Celui-ci je ne l'ai pas vu au cinéma - bien que sa version restaurée soit actuellement proposée en salle - et je m'en félicite car le format du film ne s'accommode pas si mal de l'écran télé, et j'ai pu prendre le temps nécessaire, sans (trop) me lasser pour le regarder. Car 3h17 ce n'est pas rien; en revanche, jusqu'aux dernières minutes du film il ne se passe rien ou pas grand chose.
Comment parler de ce film qui constitue, en réalité une vraie expérience cinématographique avec un dispositif scénique très particulier puisque toutes les scènes d'intérieur - et elles sont majoritaires - sont filmées en plan fixe avec des cadrages identiques selon les pièces, cuisine, salle à manger, couloir, salle de bain. La caméra ne suit pas les personnages, ce sont les personnages qui entrent dans le champ ou en sortent. Effet huis-clos garanti avec en prime une forte impression d'enfermement. Physique et psychologique. Au commencement le procédé est assez lassant, l'ennui pointe; il devient peu à peu fascinant parce que, ce que Chantal Ackerman filme, c'est le quotidien d'une femme de 40 ans, vouée à la répétition des tâches ménagères accomplies comme autant de rituels. Chaque jour, dans le même ordre, la fenêtre à ouvrir, le lit à faire, la gazinière à allumer, les pommes de terre à éplucher et à faire cuire, le couvert à mettre, les leçons à faire réciter parce que la vie de l'adolescent qui habite l'appartement est aussi ritualisée que celle de sa mère.

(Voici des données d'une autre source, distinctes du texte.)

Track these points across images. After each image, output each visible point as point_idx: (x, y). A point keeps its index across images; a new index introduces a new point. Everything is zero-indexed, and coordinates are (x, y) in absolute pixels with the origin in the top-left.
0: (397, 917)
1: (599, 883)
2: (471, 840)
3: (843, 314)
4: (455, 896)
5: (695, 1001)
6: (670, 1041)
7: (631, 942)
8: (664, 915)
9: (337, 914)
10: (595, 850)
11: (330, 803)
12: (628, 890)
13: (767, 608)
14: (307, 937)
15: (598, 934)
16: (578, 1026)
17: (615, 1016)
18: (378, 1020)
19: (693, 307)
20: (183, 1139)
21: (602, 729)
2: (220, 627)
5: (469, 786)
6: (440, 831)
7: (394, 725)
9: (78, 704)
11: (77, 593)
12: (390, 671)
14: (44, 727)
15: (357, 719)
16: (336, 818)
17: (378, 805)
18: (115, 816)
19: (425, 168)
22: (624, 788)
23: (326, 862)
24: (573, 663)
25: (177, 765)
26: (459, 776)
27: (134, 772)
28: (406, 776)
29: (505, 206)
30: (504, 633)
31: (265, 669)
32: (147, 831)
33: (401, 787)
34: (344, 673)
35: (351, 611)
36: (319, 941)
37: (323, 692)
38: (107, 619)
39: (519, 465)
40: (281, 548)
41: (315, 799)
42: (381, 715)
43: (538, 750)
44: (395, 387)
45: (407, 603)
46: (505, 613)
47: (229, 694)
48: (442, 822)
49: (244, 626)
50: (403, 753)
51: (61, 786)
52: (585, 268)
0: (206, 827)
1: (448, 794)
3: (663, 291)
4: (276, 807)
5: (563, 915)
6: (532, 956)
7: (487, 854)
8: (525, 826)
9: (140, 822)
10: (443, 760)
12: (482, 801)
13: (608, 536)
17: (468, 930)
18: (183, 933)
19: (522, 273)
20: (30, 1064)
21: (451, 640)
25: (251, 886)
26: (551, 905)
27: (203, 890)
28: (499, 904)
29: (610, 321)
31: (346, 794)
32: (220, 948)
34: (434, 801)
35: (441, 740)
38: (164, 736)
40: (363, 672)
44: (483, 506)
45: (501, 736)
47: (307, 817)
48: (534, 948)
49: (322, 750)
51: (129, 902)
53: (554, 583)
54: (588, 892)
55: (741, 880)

La lenteur de la première heure - qui correspond à peu près à la première journée - et la banalité des gestes accomplis font craindre le pire; lorsque commence la deuxième journée, le risque est de se dire, non, ce n'est pas possible, on ne résistera pas à l'ennui. Mais c'est à ce moment en fait que tout bascule. Parce qu'en fait, on cherche à comprendre, on s'interroge sur les motivations de la réalisatrice, on fait des hypothèses. S'agit-il d'une étude clinique sur un cas de ... psycho-rigide elle l'est certainement, mais pourquoi ? des TOC ? certainement aussi et l'on peut s'amuser du nombre de fois où elle appuie sur l'interrupteur, allume, éteint, revient en arrière parce qu'elle a oublié d'éteindre ... économies d'électricité sans doute mais encore ? Et puis, de façon presque inaperçue, certains gestes diffèrent, à peine, très légèrement et l'on comprend que l'équilibre psychologique de cette femme ne tient peut-être qu'à l'exacte répétition des heures et des jours. Les clients - car oui, Jeanne Dielman se prostitue et reçoit un client chaque après-midi, celui du mercredi, celui du jeudi.... et l'argent ainsi gagné finit toujours de la même manière, dans la soupière où elle vient puiser pour acheter les provisions ou donner de l'argent de poche à son fils. Une organisation infaillible, un ordre immuable, jamais une émotion ne traverse le visage de Delphine Seyrig, totalement engagée dans ce rôle à contre-emploi. Rien ne semble pouvoir la perturber, pas même les pleurs du bébé que la voisine lui confie. A ce moment du film, toute lassitude, tout ennui à disparu parce que l'on pressent que l'équilibre de cette femme ne tient qu'à un fil, et qu'un décalage dans la cuisson des pommes de terre risque de la mettre en péril.
La banale chronique des travaux et des jours d'une ménagère lambda des années 70, évolue imperceptiblement mais inéluctablement vers une tragédie qu'il reste à expliquer ou plutôt qu'il reste à comprendre parce que la réalisatrice n'explique rien, elle montre. A chaque spectateur de trouver l'explication qui lui convient.
Jeanne Dielman, 23 quai du commerce pour employer son titre complet est un film hors du commun. Il est sorti en 1975 et je n'ai retrouvé que peu de critiques sur la façon dont il a été reçu à cette époque: « Premier chef-d'œuvre au féminin de l'Histoire du cinéma » selon Le Monde. (Une remarque au passage : l'article de Wikipedia en anglais est plus complet à ce sujet que l'article en français !). Il a été récemment été nommé par une revue anglaise "meilleur film de tous les temps". Je n'irai peut-être pas jusque là, mais je l'ai trouvé extrêmement intéressant à la fois par ses choix stylistique et par son sujet. J'imagine qu'il n'est pas perçu de la même façon par les hommes et par les femmes, et que les féministes d'aujourd'hui ne le voient peut-être pas comme les féministes des années 70. Quoi qu'il en soit, je vois dans l'attention qu'on lui porte en ce moment, le signe prometteur d'une réflexion sur la condition féminine qui va bien au-delà d'une simple passade esthétique.